12. `campaign`: number of contacts performed during this campaign and for this client (numeric)
13. `pdays`: number of days that passed by after the client was last contacted from a previous campaign (numeric)
14. `previous`: number of contacts performed before this campaign and for this client (numeric)
15. `poutcome`: outcome of the previous marketing campaign (categorical)

**Social and economic context attributes:**

16. `emp.var.rate`: employment variation rate - quarterly indicator (numeric)
17. `cons.price.idx`: consumer price index - monthly indicator (numeric)
18. `cons.conf.idx`: consumer confidence index - monthly indicator (numeric)
19. `euribor3m`: euribor 3 month rate - daily indicator (numeric)
20. `nr.employed`: number of employees - quarterly indicator (numeric)


In [None]:
import math

import numpy as np
import pandas as pd
import matplotlib.pyplot as plt

## Load dataset

In [None]:
df = pd.read_csv("../../0_data/banking/bank-additional-full.csv", sep=";")
df.shape

In [None]:
# Columns in the dataset
df.columns

In [None]:
df.dtypes

In [None]:
# NUmber of missing values
df.isna().sum()

## Basic descriptives

In [None]:
# Target variable distribution
df["y"].value_counts()

In [None]:
# Or as percentage
df["y"].value_counts(normalize=True)

In [None]:
# Create numerical y
y = df["y"].replace({"yes": 1, "no": 0})

### Numerical features

In [None]:
numerical = df.select_dtypes("number")

In [None]:
# Numerical features
numerical.describe()

In [None]:
# Set 999 to missing for pdays
numerical = numerical.assign(pdays=lambda df: df["pdays"].replace({999: np.nan}))

# Mostly missing values...
(numerical["pdays"].value_counts(dropna=False, normalize=True) * 100).head(10)

In [None]:
# Plot numeric distributions
ncols = 3
nrows = math.ceil(numerical.shape[1] / ncols)
fig, axes = plt.subplots(nrows, ncols, figsize=(ncols * 3, nrows * 2))

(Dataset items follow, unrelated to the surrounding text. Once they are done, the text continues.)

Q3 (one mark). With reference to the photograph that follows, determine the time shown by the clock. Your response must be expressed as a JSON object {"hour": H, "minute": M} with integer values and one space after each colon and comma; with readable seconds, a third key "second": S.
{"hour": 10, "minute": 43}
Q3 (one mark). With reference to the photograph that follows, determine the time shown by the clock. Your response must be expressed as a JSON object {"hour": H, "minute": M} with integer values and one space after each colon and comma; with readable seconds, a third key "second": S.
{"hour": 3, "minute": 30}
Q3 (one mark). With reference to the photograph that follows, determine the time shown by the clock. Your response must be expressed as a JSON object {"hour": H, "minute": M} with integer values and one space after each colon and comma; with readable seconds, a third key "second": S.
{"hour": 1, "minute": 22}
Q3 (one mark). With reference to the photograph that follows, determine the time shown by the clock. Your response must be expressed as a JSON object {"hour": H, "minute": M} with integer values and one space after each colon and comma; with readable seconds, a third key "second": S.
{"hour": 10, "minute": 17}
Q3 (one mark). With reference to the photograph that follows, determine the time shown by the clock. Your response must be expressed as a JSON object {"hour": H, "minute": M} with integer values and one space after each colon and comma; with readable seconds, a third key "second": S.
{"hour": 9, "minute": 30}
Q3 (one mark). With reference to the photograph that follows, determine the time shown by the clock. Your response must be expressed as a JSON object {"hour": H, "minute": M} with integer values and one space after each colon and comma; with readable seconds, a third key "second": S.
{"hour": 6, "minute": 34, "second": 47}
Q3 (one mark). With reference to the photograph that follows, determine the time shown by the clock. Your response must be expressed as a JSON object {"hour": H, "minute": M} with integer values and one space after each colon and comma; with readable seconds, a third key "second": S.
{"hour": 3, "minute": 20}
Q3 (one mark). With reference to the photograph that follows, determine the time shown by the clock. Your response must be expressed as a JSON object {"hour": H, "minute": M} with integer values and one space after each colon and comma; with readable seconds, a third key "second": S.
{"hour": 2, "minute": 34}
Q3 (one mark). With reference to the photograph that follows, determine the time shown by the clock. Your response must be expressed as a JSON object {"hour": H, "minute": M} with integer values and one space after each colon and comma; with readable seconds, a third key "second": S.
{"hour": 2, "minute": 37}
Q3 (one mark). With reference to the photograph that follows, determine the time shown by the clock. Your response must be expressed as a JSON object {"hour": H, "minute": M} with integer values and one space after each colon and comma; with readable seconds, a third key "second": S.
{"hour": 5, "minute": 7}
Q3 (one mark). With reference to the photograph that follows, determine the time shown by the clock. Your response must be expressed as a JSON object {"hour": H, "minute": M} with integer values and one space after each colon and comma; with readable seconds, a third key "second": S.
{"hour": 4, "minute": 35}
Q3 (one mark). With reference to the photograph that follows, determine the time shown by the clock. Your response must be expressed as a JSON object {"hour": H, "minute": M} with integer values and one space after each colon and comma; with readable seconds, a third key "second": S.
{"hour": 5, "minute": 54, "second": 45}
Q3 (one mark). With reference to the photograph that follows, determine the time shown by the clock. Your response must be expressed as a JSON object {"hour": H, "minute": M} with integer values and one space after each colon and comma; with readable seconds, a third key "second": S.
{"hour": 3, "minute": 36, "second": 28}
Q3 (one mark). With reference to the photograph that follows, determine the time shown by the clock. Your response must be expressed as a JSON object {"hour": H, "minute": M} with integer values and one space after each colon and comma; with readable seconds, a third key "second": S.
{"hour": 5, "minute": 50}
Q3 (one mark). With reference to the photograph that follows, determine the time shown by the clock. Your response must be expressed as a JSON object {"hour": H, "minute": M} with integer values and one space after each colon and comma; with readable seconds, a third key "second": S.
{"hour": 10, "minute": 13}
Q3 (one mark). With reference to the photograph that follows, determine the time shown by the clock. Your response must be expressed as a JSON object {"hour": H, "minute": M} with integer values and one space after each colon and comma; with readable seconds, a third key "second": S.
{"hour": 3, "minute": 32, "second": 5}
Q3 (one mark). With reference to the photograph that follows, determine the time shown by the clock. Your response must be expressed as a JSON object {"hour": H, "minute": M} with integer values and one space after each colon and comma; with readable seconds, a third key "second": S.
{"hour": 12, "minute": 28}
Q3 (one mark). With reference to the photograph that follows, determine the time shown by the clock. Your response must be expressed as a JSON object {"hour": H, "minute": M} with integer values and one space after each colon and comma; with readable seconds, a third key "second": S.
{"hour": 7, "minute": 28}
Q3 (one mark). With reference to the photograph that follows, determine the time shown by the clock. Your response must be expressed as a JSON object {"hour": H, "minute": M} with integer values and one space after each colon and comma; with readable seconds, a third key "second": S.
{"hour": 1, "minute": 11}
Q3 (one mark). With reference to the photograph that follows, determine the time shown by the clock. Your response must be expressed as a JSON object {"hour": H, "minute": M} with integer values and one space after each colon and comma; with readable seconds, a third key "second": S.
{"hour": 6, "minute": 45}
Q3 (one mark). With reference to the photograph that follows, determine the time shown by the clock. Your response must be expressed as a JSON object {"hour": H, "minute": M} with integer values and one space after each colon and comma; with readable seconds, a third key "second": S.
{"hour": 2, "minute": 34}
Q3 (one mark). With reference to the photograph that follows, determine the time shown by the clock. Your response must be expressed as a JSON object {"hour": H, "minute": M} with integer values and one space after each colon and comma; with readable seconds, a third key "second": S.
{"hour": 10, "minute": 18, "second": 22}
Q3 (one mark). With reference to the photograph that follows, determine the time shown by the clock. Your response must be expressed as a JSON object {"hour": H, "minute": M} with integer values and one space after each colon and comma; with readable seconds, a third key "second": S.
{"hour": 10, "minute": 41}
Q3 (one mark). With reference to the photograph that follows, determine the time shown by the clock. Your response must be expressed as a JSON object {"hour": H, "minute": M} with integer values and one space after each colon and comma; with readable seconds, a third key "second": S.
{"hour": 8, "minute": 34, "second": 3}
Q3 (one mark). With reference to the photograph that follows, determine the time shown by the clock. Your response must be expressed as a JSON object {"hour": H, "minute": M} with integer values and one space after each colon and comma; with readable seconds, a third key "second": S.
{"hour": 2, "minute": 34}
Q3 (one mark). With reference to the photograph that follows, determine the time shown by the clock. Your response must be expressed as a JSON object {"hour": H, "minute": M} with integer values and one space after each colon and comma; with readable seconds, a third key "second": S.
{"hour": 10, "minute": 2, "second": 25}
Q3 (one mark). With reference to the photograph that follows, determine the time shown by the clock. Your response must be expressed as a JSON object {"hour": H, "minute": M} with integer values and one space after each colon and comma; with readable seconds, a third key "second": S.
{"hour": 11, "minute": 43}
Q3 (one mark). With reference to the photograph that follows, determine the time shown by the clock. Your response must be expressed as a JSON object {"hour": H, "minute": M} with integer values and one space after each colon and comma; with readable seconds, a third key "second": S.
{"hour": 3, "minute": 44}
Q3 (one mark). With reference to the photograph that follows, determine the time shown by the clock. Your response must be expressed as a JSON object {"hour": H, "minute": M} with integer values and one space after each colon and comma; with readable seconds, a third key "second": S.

for idx, col_name in enumerate(numerical.columns):
    # Compute location in axes grid
    row = idx // ncols
    col = idx % ncols
    ax = axes[row, col]
    
    ax.hist(numerical[col_name], bins=50, edgecolor="white")
    ax.set_title(col_name)

plt.rc('font', size=7)
plt.tight_layout()

In [None]:
# Correlations with target
(
    numerical
    .corrwith(y)
    .rename("correlation with target")
    .sort_values(ascending=False)
    .round(2)
    .to_frame()
)

### Categorical

In [None]:
categorical = df.select_dtypes("object")

In [None]:
# Categorical features
categorical.describe()

In [None]:
# Plot categorical distributions
ncols = 3
nrows = math.ceil(categorical.shape[1] / ncols)
fig, axes = plt.subplots(nrows, ncols, figsize=(ncols * 3, nrows * 2))

for idx, col_name in enumerate(categorical.columns):
    # Compute location in axes grid
    row = idx // ncols
    col = idx % ncols
    ax = axes[row, col]
    
    (
        categorical
        .pivot_table(index=[col_name], columns="y", aggfunc="size", fill_value=0)
        .sort_values("no")
        .plot.barh(ax=ax)
    )

    ax.set_title(col_name)
    ax.legend(loc="lower right")

plt.rc('font', size=7)
plt.tight_layout()